I’m still plugging away at the Coursera Data Science Specialization. I’m just finishing up the third course, Getting and Cleaning Data.
The first course, The Data Scientist’s Toolbox, was essentially a brief overview of the data science field along with some of the tools involved. It didn’t have much depth (by design), but it was interesting, and a good course for getting one’s feet wet.
The second course was titled R Programming. R Programming was a pretty painful course. The lectures didn’t really prepare me for the difficulty of the assignments, and the bizarre syntax of the R programming language didn’t help things either. But don’t let that discourage you; the forums were very helpful and filled in the gaps, and I certainly learned a good amount about R for such a short Course. The Course also makes use of Swirl, which is an R package that includes a series of interactive R tutorials. Swirl, which was an optional part of the course, was a nice touch and you can get extra credit for completing the prescribed modules. That syntax though; ugh. I think I might end up being a Python man, but who knows.

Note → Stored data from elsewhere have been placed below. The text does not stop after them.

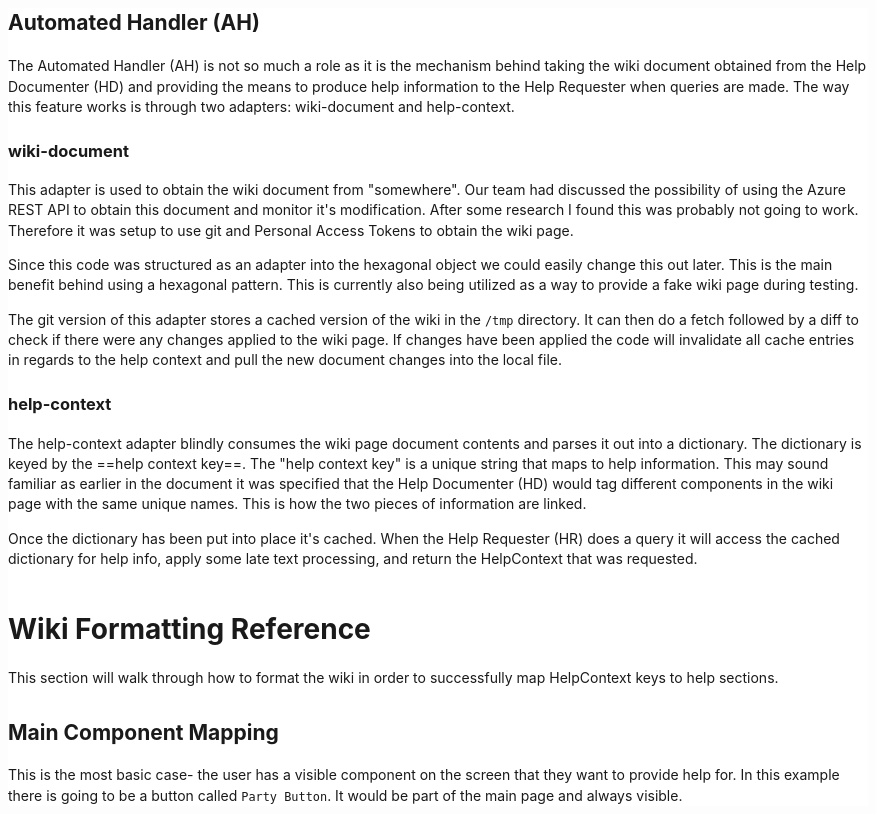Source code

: ## Automated Handler (AH)

The Automated Handler (AH) is not so much a role as it is the mechanism 
behind taking the wiki document obtained from the Help Documenter (HD)
and providing the means to produce help information to the Help Requester 
when queries are made. The way this feature works is through two adapters:
wiki-document and help-context.

### wiki-document

This adapter is used to obtain the wiki document from "somewhere". Our 
team had discussed the possibility of using the Azure REST API to obtain
this document and monitor it's modification. After some research I found
this was probably not going to work. Therefore it was setup to use git 
and Personal Access Tokens to obtain the wiki page. 

Since this code was structured as an adapter into the hexagonal object
we could easily change this out later. This is the main benefit behind 
using a hexagonal pattern. This is currently also being utilized as a 
way to provide a fake wiki page during testing.

The git version of this adapter stores a cached version of the wiki in 
the `/tmp` directory. It can then do a fetch followed by a diff to check 
if there were any changes applied to the wiki page. If changes have been
applied the code will invalidate all cache entries in regards to the help
context and pull the new document changes into the local file.

### help-context

The help-context adapter blindly consumes the wiki page document contents
and parses it out into a dictionary. The dictionary is keyed by the 
==help context key==. The "help context key" is a unique string that maps
to help information. This may sound familiar as earlier in the document 
it was specified that the Help Documenter (HD) would tag different 
components in the wiki page with the same unique names. This is how the 
two pieces of information are linked. 

Once the dictionary has been put into place it's cached. When the Help 
Requester (HR) does a query it will access the cached dictionary for help 
info, apply some late text processing, and return the HelpContext that 
was requested.

<h1 id="wiki-formatting-reference">Wiki Formatting Reference</h1>

This section will walk through how to format the wiki in order to successfully
map HelpContext keys to help sections. 

## Main Component Mapping

This is the most basic case- the user has a visible component on the screen 
that they want to provide help for. In this example there is going to be a
button called `Party Button`. It would be part of the main page and always
visible.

The third course is somewhat neat; I’ve never taken a course like this so it’s certainly been a unique experience. The vast number of R packages dedicated to making reading and cleansing data is also impressive, and I can see why so many prefer R for data science.
I’m hoping that the fourth course, Exploratory Data Analysis, will be more interesting than the second and third courses.
On the school front, I’ve managed to get accepted into UTSA’s M.S. in Statistics and Data Science program (formally M.S. in Applied Statistics). I’m hoping to learn a lot, and of course, a master’s degree will certainly not hurt my employment prospects (I’ve noticed that many data science job postings require an advanced degree, and that the majority of them prefer candidates with one). The focus of the degree is certainly statistics; and the program appears to be very comprehensive. I think at this point I would prefer it that way, as I’ve heard employers prefer those educated in STEM rather than data science itself. Universities teaching data science is also very new, and the value of data science courses aren’t yet proven (but I’m not saying they’re without value). I also think I’ll be able to pick up most of the data science pieces on my own, through online courses and work experience; I’ll use my traditional coursework to build theoretical foundations, as I’ve already been doing up to this point.
Unfortunately, the program doesn’t start until next fall. But, at least there are a vast number of online courses available to keep me busy in the meantime.